The raw PHW and treated effluent from MEC were analyzed by a HPLC (Agilent 1260 Infinity II, Agilent Technologies, USA) with an ion-exclusion column (Hi-Plex H, Agilent Technologies, USA) and a refractive index detector. 4 mM H₂SO₄ solution was used as mobile phase running at a flow rate of 0.6 mL min⁻¹. External standards were used to establish elution time as well as standard curves for calculating concentrations from signal area. COD, total nitrogen (TN), ammonia-nitrogen (NH₃-N) and nitrate-nitrogen (NO₃-N) were measured using standard Hach TNT and TNTplus protocol (Hach Company, USA). Organic nitrogen (ORG-N) concentrations were calculated by subtracting NH₃-N and NO₃-N concentrations from TN concentrations. Nitrite-nitrogen concentrations were always below detection limit for all samples. The dissolved organic carbon (DOC) and inorganic carbon (IC) concentrations were determined by a TOC analyzer (Shimadzu, Japan).

The heterocyclic compounds were analyzed using Agilent 5975C GC-MS with Agilent HP-5MS 30 m × 0.25 mm × 0.25 μm film thickness with helium as carrier gas at 1.0 mL min⁻¹. Oven temperature was initially held for 0.1 min at 35 °C, ramped at 6 °C min⁻¹ with a final temperature of 325 °C. Final oven hold of 1 minute was used. The inlet was heated at 270 °C and 1 μL of sample was injected using a splitless injection.

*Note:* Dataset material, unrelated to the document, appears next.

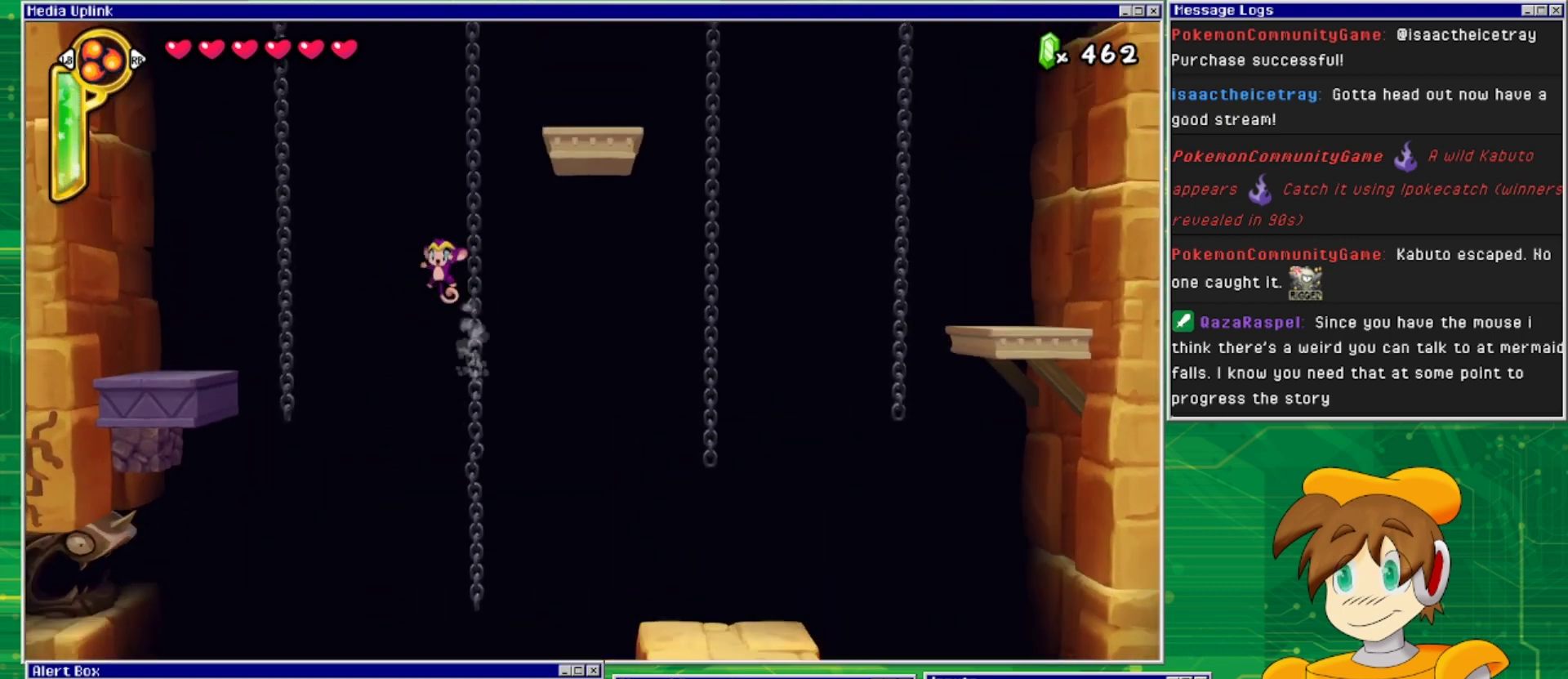
{"buttons": ["DPAD_UP"], "events": [[467, "CROSS", "up"], [467, "DPAD_UP", "down"], [500, "DPAD_LEFT", "up"]]}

To prepare the samples for NMR characterization, we first filtered PHW through 0.22 μm filter, then pipette 5 mL of filtrate to a tube. We then froze-dry the samples overnight and redissolve the sample with D₂O (3 mL unless otherwise noted). The sample was then transferred to an NMR tube. ¹H, ¹H–¹³C HSQC NMR experiments were conducted using a 500 MHz instrument equipped with cryoprobe (Bruker, USA). The number of scans were 16 times with 1024 points in the ¹H dimension and 512 points in the ¹³C dimension. The pulse delay time was 1.3 s. For ¹H–¹⁵N heteronuclear multiple bond correlation (HMBC) experiments, a 10 times higher concentration factor is used by increasing the amount of filtrate while using the same amount of D₂O. The number of scans were 16 times with 2048 points in the ¹H dimension and 512 points in the ¹⁵N dimension for HMBC experiments. The pulse delay was 1.7 s. The acquired spectra were then processed with Mnova software following standard processing steps including apodization, zero filling and phase correction.

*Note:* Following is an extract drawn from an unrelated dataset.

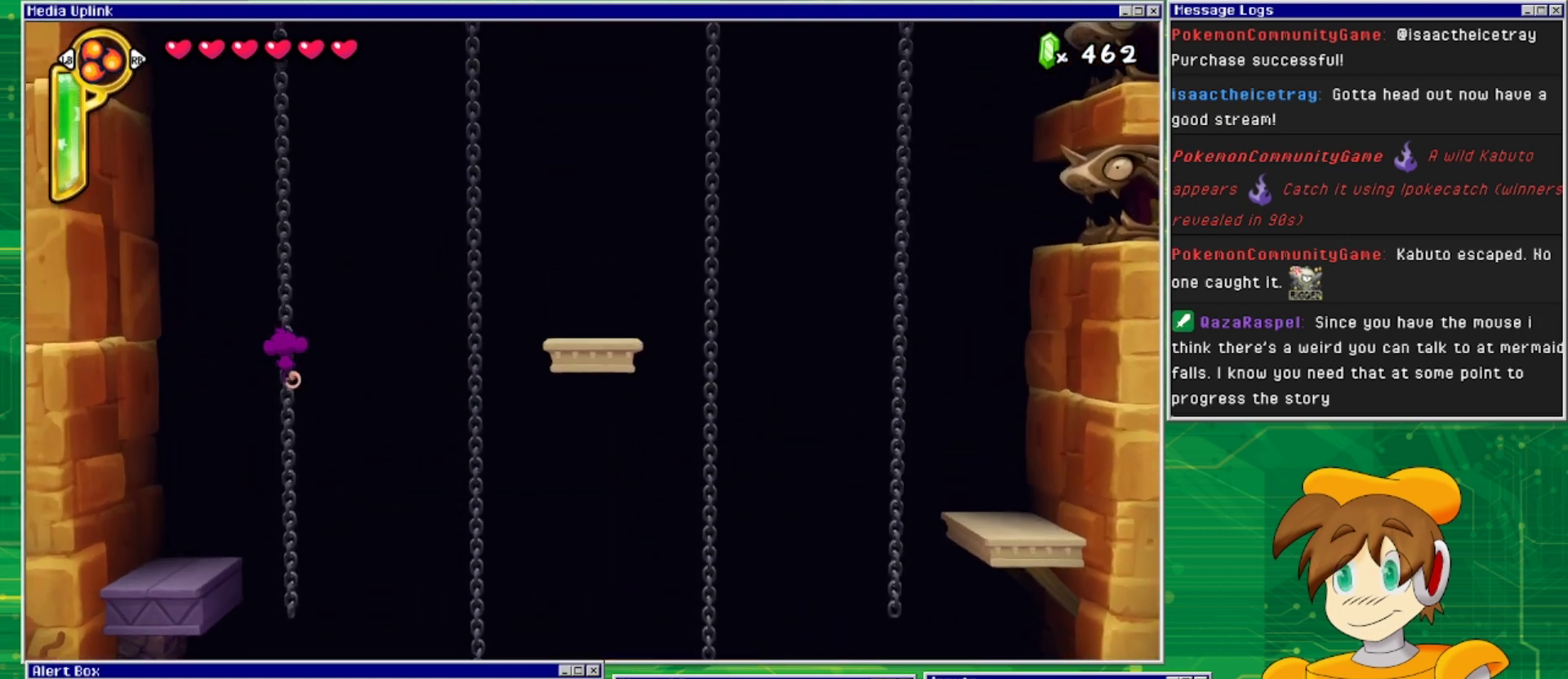
{"buttons": ["DPAD_UP"], "events": []}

2.4. Microbial community characterization

We collected microbial samples from carbon brushes and electrolyte at two time points: (1) after a stable current was obtained from inoculation, but before supplying PHW as electrolyte, referred to as “before exposure to PHW”; (2) at the end of the experimental period, referred to as “after exposure to PHW”. Genomic DNA was extracted from 0.25 g of carbon brush samples using DNeasy PowerSoil kits (Qiagen) and the concentrations were measured using a Qubit 2.0 fluorometer. Library preparation and paired-end amplicon sequencing of the V4 region of the 16S rRNA genes were performed on Illumina MiSeq (2 × 150 bp) at the Lewis-Sigler Institute for Integrative Genomics at Princeton University.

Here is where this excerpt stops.